Just to do my best, you know. I’m not thinking about where I’m going to finish or anything like that.

You’ve had a little taste of how the tour is now. How would you say it differs from, say, the mid ’80s?
There’s a lot more people surfing in the contests. The equipment has changed a lot. The contest formats are pretty much the same. It’s just a little bit harder I guess.

What about the venues nowadays? There seems to push to have the contest in better waves. Does that excite you?
Yeah. It’d be great to have the opportunity to surf in better contests with better venues. That’s one of the goals I have…to be able to surf good waves with no one out. I didn’t really have that opportunity before.

Is it a goal of yours to qualify for the WCT again?
I’m going to surf some contests coming up. I’m going to Europe and surf the contests over there. I just enjoy competing and want to do as good as I can. Who knows what will happen? I don’t know. I’m working on my boards and I’m just going to try to surf as well as I can.

You mentioned your boards. You’re known for riding some un-conventional stuff. The boards you’ve been riding in these contests seem pretty normal.
Yeah, they’re pretty conventional. Pretty normal. Some are a little different. They have different outline curves, but the actual width and lengths are pretty conventional. There’s a lot that can be done with the normal dimensions…different bottom curves, outlines and stuff like that. But, I’m not riding a 5’7’’ or a four fin or anything like that now.

What do you think about Occy’s comeback? (*This was just before Occy cleaned himself up and won the world title)
I’m happy for him, I guess. I think he’s still surfing really well. He’s still pretty young you know. He’s about 30. If he wants to do the tour now he has plenty of years left to do it. I’ve always been impressed by his surfing. It’s good to see him. If I had him in a heat I would definitely take him very seriously.

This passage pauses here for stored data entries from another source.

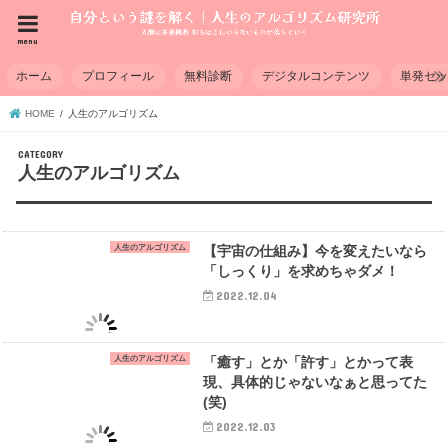
menu
ホーム
プロフィール
無料診断
デジタルコンテンツ
単発セ
HOME
人生のアルゴリズム
人生のアルゴリズム
人生のアルゴリズム
【宇宙の仕組み】今を変えたいなら
「しっくり」を求めちゃダメ！
2022.12.04
人生のアルゴリズム
「癒す」とか「許す」とかって表
現、具体的じゃないなぁと思ってた
(笑)
2022.12.03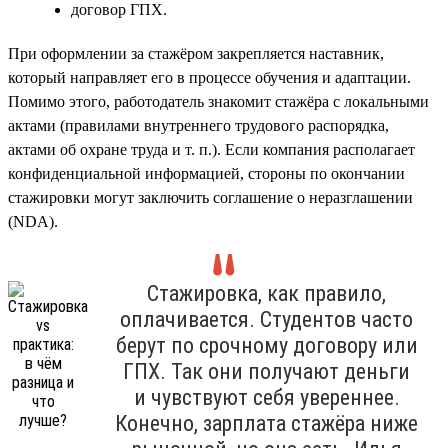
договор ГПХ.
При оформлении за стажёром закрепляется наставник,
который направляет его в процессе обучения и адаптации.
Помимо этого, работодатель знакомит стажёра с локальными
актами (правилами внутреннего трудового распорядка,
актами об охране труда и т. п.). Если компания располагает
конфиденциальной информацией, стороны по окончании
стажировки могут заключить соглашение о неразглашении
(NDA).
Стажировка, как правило,
оплачивается. Студентов часто
берут по срочному договору или
ГПХ. Так они получают деньги
и чувствуют себя увереннее.
Конечно, зарплата стажёра ниже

Does he inspire you? Does he make you think “if he can do it so can I?”
I haven’t really looked at it that way. I think he has a lot of energy and skill. It takes that and it takes endurance. I think he’s more stable now, you know, and it looks like he’s going to do as good as he can. As far as inspiring me…I don’t know. I can’t really plan what I’m going to be doing as far as results in contests. All I can do is work on my boards, surf and practice. I can’t predict anything. I’m not going to let it get me down if I don’t re-qualify.

You have influenced a whole generation of surfers. How does that make you feel?
(long pause) It’s an honor I guess. There are a lot of other surfers out there and there’s a lot of emphasis on contest surfing. That’s all favorable to me. I just recognize there’s a lot more to surfing than contest surfing. I respect other surfers and what they are doing. And there are a lot of goods surfers out there.

You sound like you don’t want the attention on you. Is that the case?
Yeah, it is in a way, but you know I went through a bit of time doing other things, not really practicing, not really working on my surfing. But I think I feel better surfing everyday. I feel more at peace surfing than not surfing.